I wanted to ask "why?", but I couldn't establish contact with her because I was disjointed from my body. The woman then held her right hand out, energy pulsating impatiently underneath its matt-black cocoon. She brought it slowly to my chest, pressing it between the recently formed breasts. I saw the expression of burning agony on her/my face as the thick angry dark red negative energy snaked its way outwards, most of it disappearing under the skin where the woman had laid her palm, the rest sleeking its way to her/my extremities, and into her/my eyes, nose, mouth and other orifices, and sank beneath the subcutaneous tissue and beyond.
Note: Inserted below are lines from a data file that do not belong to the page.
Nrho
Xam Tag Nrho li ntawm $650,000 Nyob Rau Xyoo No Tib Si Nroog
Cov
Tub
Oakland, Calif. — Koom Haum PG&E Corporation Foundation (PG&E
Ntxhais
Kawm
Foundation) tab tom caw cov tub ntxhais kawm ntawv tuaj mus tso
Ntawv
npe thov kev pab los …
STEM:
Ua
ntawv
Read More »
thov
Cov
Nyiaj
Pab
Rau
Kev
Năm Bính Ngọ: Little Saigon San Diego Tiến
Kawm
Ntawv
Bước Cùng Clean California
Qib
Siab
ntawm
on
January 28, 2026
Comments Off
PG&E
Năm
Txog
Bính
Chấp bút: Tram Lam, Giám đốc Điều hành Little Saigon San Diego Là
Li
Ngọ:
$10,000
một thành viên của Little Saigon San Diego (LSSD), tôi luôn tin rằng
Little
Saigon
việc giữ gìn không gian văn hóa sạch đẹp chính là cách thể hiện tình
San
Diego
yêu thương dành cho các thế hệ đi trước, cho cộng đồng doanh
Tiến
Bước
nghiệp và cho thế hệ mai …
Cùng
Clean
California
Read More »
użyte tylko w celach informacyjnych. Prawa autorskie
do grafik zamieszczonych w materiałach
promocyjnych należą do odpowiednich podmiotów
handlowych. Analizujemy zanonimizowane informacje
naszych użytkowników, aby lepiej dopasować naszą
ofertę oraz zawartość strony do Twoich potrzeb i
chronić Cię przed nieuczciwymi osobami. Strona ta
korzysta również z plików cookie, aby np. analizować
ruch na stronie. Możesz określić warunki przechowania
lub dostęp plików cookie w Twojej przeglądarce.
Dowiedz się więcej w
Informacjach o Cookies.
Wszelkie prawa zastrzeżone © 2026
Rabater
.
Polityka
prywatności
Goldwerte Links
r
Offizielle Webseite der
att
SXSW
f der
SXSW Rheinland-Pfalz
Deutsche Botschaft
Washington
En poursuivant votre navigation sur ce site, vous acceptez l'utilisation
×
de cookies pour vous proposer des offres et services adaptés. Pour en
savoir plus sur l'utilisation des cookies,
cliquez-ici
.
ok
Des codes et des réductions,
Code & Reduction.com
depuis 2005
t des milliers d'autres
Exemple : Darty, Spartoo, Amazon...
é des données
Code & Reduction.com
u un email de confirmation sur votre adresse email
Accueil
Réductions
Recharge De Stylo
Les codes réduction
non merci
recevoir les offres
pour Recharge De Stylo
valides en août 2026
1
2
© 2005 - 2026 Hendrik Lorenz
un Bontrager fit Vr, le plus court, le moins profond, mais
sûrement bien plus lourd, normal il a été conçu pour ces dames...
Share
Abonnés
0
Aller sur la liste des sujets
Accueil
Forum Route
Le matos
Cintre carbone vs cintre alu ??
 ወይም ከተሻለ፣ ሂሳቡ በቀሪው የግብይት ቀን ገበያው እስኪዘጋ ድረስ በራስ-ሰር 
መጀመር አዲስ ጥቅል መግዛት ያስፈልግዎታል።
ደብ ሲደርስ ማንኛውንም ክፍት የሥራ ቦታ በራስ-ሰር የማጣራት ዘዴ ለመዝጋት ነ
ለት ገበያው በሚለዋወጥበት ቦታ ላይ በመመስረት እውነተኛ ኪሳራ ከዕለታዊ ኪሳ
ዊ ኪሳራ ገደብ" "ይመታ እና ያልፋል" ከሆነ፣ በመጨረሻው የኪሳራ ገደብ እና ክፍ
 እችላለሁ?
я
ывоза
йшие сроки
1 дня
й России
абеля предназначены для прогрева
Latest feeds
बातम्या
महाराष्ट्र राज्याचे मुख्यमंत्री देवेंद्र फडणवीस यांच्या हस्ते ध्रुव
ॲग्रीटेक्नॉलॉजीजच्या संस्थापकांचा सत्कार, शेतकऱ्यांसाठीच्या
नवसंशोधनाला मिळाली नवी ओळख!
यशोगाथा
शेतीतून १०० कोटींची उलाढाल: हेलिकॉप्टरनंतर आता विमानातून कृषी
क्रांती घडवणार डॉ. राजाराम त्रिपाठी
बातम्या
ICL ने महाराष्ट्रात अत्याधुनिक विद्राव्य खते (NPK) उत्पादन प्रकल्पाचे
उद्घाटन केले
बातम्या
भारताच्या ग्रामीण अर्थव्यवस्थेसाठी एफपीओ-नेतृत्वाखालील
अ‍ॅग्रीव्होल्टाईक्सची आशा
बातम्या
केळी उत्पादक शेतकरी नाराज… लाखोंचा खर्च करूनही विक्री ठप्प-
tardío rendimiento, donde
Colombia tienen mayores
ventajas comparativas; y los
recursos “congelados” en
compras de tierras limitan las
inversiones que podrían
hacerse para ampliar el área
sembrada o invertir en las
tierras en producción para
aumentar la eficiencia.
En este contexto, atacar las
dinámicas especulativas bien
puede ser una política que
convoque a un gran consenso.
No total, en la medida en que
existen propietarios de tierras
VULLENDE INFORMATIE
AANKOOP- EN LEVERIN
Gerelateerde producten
The convulsions and contortions triggered by the introduction of this energy began to subside, and finally diminish. She/I was now no longer semi-transparent, but realistically solid. Her eyes, which had had an empty vacant dark look before, were still the same black, but they now possessed an arrogant, sadistic, evil, sick, twisted gleam in them which wasn't present before, and her lips were now shaped into a devilish proud smirk. I had a notion I wasn't to be on the outside looking in for much longer as I felt myself being pulled into the body, on the inside looking out... and then I became complete.